La vida siempre da segundas oportunidades, y qué mejor camino para encauzar una ‘mala vida’ que a través de las artes marciales mixtas, un deporte que, basado en el respeto y la disciplina, ha forjado algunas de las historias de superación más increíbles que se recuerdan.
La de Leon Edwards, excampeón del peso wélter de la UFC que regresa este sábado en Londres tras 8 meses de inactividad, es una de esas historias que conmueven e inspiran a la nueva generación. Nacido en Kingston, Jamaica, el 25 de agosto de 1991, un joven Leon creció junto a su hermano en un ambiente conflictivo, donde la delincuencia estaba a la orden del día.
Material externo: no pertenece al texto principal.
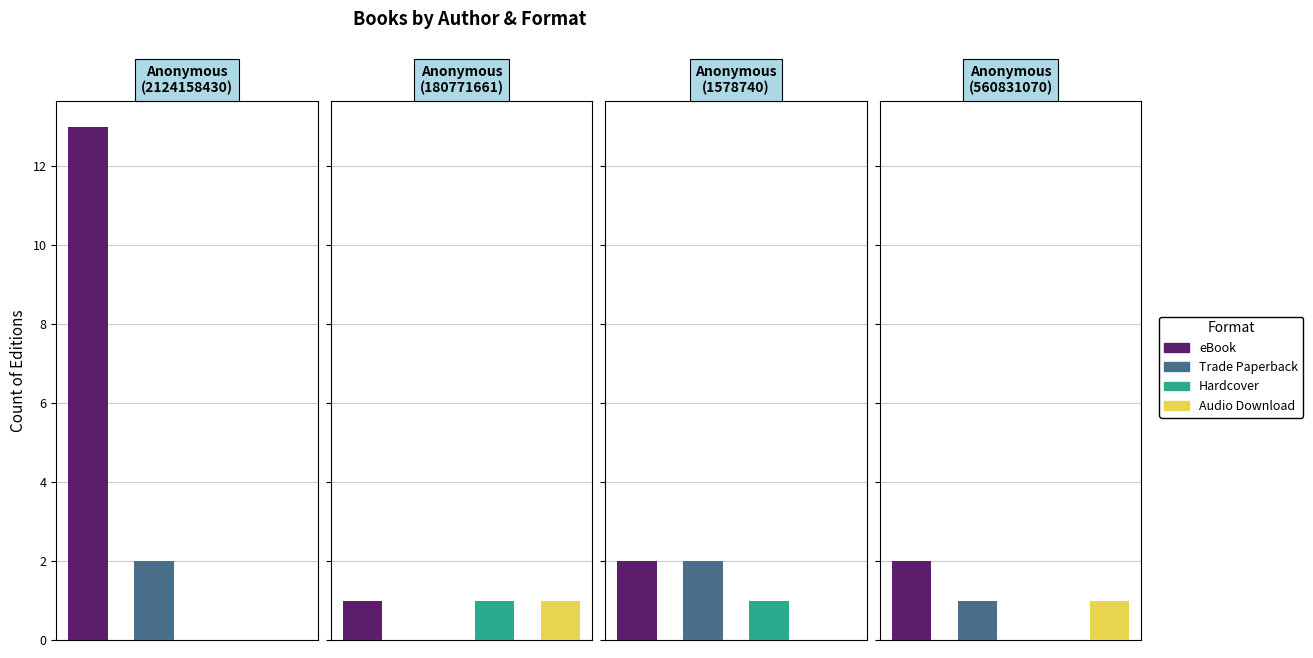

At which category does the chart reach its minimum across all series?

Anonymous (2124158430)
Incluso su padre, Rufus, formaba parte de esta oscura espiral de crimen que, unos años más tarde, acabaría por condenarlo para siempre.
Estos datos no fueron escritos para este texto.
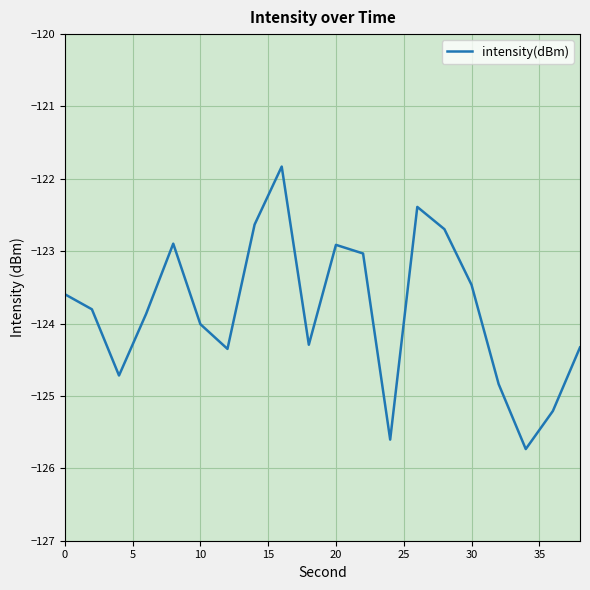

What is the smallest value displayed?

-125.7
Del asesinato de su padre a descubrir las MMA
Por suerte, su madre, quien siempre fue el pilar de la familia, los motivó a buscar un futuro mejor lejos de casa. Así fue como Leon, su hermano y sus padres se mudaron a Birmingham, Inglaterra, cuando él tenía tan solo 9 años. Sin embargo, en el Reino Unido las cosas no mejoraron. Su padre continuó con sus actividades ilegales y, a causa de sus enemistades, fue asesinado a tiros a la salida de un club nocturno en Croydon, Londres. “Actividades cuestionables” fue la forma en que Leon describió años después los negocios de su progenitor, una manera más elegante de referirse al narcotráfico y la violencia con la que estaba estrechamente ligado.
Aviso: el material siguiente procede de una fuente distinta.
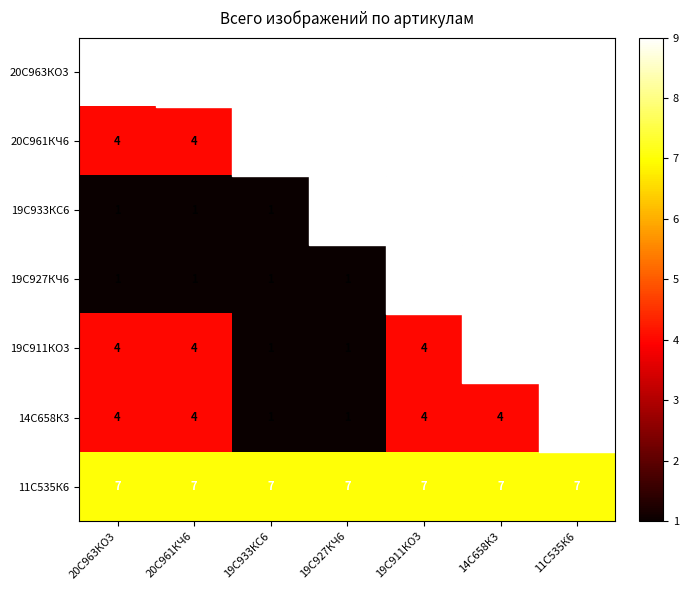

True or false: 19С927КЧ6 has a value of 1 at 19С933КС6.

True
Pese a no haber sido un ejemplo a seguir, la muerte de Rufus, cuando Leon tenía 13 años, marcó profundamente su adolescencia. Por aquel entonces, se vio arrastrado a malas compañías y a la delincuencia juvenil.“Me empujó más a la vida de pandillas y el crimen, todo lo negativo. Fueron mis años más oscuros”, relató en una entrevista. De hecho, fue en las calles de Birmingham donde se ganó el apodo de “Rocky”, en referencia a la película protagonizada por Stallone. El mayor de los hermanos Edwards usaba la violencia como respuesta a todo, hasta que, a los 17 años, encontró las artes marciales mixtas. Y, como no, fue gracias a la insistencia de su madre, quien estaba decidida a darle un giro de 180 grados a la vida de su hijo, que por momentos se asemejaba peligrosamente a la de su difunto padre.
Una patada antológica
En las MMA encontró luz en la oscuridad. Su talento natural para el deporte le dio un propósito y lo motivó a dejar atrás los caminos peligrosos. Entrenó con disciplina y determinación, lo que lo llevó a debutar en la UFC en 2014 y a tocar el cielo en agosto de 2022. Su historia parecía sacada de una película. De Rocky, para ser más exactos. Edwards se enfrentó al campeón y número uno del ránking libra por libra, Kamaru Usman, en la pelea estelar del UFC 278. De cara al quinto asalto, todo parecía perdido. Sin embargo, en un instante de brillantez, Leon lanzó una patada a la cabeza del Nigerian Nightmare, una acción que quedó para la historia de las artes marciales mixtas. Usman, que llegaba con una racha de 15 victorias consecutivas en la UFC, cayó desplomado a la lona con la mirada completamente perdida. “Todos dudasteis de mí y decíais que no podía lograrlo. Miradme ahora. Headshot. Dead.“,exclamó Leon en su discurso post-pelea, unas palabras que quedaron grabadas a fuego en la memoria de los aficionados a las artes marciales.
Tras defender el cinturón con éxito en la revancha contra Usman y deshacerse del “bocazas” Covington, Leon sufrió su primera derrota en nueve años en el UFC 304 de Manchester. Cayó por decisión unánime ante Belal Muhammad en un combate que se disputó a las 5 de la mañana en el Co-op Live debido a cuestiones de derechos televisivos. “Fue una locura pelear a esa hora. Mi cabeza no estuvo conmigo esa noche”, confesó Rocky. El jamaicano fue completamente superado por el desgaste constante del palestino, uno de los mejores wrestlers de la división.(S).